WHAT TO DO |
a. Could you copy the summary on radiation from accelerated charges word for word, everything from "The discussion centers" down to "nature of the equivalence principle."?
b. Can you extend the summary on radiation from accelerated charges, picking up after its last line?

The discussion centers on the phenomenon of radiation from accelerated charges, particularly in the context of the equivalence principle. Participants explore the relationship between electromagnetic radiation, general relativity, and classical electrodynamics, questioning why standard electromagnetic texts do not adequately address this topic.

Discussion Character

  • Exploratory
  • Technical explanation
  • Debate/contested

Main Points Raised

  • Some participants suggest that the radiation from accelerated charges may be related to complex aspects of the Lorentz-Dirac equation and quantum electrodynamics (QED).
  • One participant notes that radiation involves multipoles, which are extended objects, and questions how this relates to the local nature of the equivalence principle.
  • Another participant argues that while a charge in a freely falling frame experiences acceleration, the surrounding field remains influenced by gravity, complicating the application of Maxwell's equations.

PROVIDED DATA |
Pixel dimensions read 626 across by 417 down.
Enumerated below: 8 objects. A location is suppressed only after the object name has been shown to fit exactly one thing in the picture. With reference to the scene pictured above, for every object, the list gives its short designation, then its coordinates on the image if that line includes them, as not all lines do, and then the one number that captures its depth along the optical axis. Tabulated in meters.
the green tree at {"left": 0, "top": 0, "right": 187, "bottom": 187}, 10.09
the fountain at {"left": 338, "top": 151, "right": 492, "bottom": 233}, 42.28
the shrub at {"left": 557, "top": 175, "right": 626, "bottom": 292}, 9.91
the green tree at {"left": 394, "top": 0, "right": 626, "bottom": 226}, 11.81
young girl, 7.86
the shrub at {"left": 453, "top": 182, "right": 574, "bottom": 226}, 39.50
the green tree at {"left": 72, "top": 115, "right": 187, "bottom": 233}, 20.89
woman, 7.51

--

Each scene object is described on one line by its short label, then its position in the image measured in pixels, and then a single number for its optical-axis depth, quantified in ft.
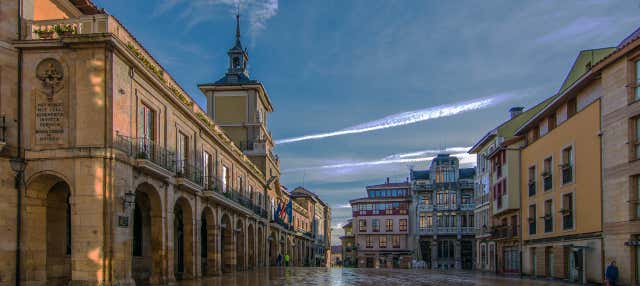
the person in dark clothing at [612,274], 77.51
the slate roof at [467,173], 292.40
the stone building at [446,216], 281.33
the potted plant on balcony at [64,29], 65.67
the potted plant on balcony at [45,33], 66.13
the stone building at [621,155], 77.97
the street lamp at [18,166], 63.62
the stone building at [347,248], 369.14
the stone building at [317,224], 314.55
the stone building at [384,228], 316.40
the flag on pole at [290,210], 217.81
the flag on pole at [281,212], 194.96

...

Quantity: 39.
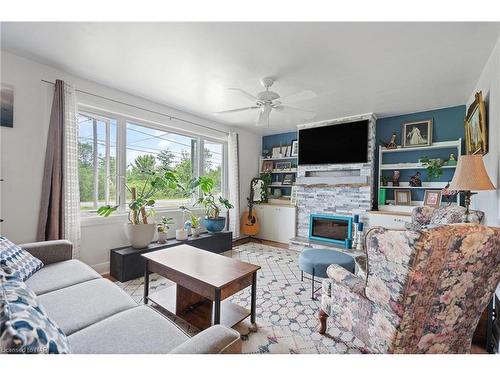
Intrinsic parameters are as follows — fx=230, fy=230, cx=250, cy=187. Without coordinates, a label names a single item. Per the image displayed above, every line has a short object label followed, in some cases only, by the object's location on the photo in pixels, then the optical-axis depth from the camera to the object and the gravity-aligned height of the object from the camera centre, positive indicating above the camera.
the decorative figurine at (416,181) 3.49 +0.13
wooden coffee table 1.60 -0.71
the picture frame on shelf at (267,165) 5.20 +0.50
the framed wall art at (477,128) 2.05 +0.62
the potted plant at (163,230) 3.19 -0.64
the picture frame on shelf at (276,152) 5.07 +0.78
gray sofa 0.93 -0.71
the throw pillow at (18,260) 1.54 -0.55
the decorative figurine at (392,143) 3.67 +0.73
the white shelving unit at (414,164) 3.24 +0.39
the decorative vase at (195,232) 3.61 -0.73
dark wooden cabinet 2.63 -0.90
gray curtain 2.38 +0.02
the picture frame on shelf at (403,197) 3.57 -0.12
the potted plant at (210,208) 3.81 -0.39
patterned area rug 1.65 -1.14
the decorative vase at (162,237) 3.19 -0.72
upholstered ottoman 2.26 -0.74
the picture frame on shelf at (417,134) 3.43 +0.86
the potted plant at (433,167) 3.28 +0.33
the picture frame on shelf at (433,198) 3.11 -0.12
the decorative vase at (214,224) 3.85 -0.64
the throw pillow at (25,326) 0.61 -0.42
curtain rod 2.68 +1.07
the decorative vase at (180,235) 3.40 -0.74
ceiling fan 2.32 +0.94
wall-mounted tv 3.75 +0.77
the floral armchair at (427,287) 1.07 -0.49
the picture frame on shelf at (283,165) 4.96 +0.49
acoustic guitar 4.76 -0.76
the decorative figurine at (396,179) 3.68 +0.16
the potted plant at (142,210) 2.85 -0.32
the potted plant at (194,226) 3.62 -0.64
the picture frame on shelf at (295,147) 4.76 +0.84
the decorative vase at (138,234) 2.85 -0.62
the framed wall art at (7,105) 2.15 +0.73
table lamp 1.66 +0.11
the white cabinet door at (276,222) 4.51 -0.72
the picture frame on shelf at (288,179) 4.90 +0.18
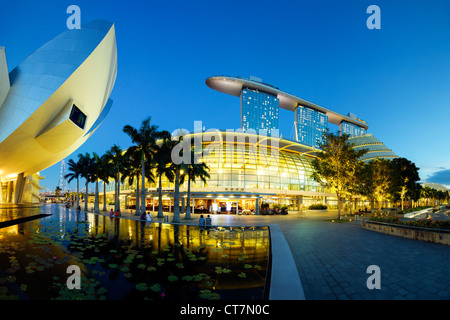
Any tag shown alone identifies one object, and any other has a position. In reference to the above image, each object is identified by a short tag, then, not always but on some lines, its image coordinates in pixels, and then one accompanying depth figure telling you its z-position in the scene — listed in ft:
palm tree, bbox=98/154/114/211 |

RESULTS |
a.
The discussion centers on the phenomenon of radiation from accelerated charges, particularly in the context of the equivalence principle. Participants explore the relationship between electromagnetic radiation, general relativity, and classical electrodynamics, questioning why standard electromagnetic texts do not adequately address this topic.

Discussion Character

  • Exploratory
  • Technical explanation
  • Debate/contested

Main Points Raised

  • Some participants suggest that the radiation from accelerated charges may be related to complex aspects of the Lorentz-Dirac equation and quantum electrodynamics (QED).
  • One participant notes that radiation involves multipoles, which are extended objects, and questions how this relates to the local nature of the equivalence principle.

b.
  • A different viewpoint emphasizes that the Larmor formula can be applied to accelerated particles without needing general relativity, suggesting that standard radiation phenomena are adequately described by special relativity.
  • One participant references a specific animation related to the radiation mechanism proposed by J.J. Thomson, indicating a potential resource for visualizing the concepts discussed.

Areas of Agreement / Disagreement

Participants express varying opinions on the necessity of general relativity in explaining radiation from accelerated charges, with some asserting it is not required while others suggest it plays a role. The discussion remains unresolved regarding the relationship between these concepts.

Contextual Notes

There are limitations in the discussion regarding assumptions about the applicability of classical electrodynamics versus general relativity, as well as the specific conditions under which radiation is observed. The complexity of the Lorentz-Dirac equation and its implications for QED are also noted but not fully explored.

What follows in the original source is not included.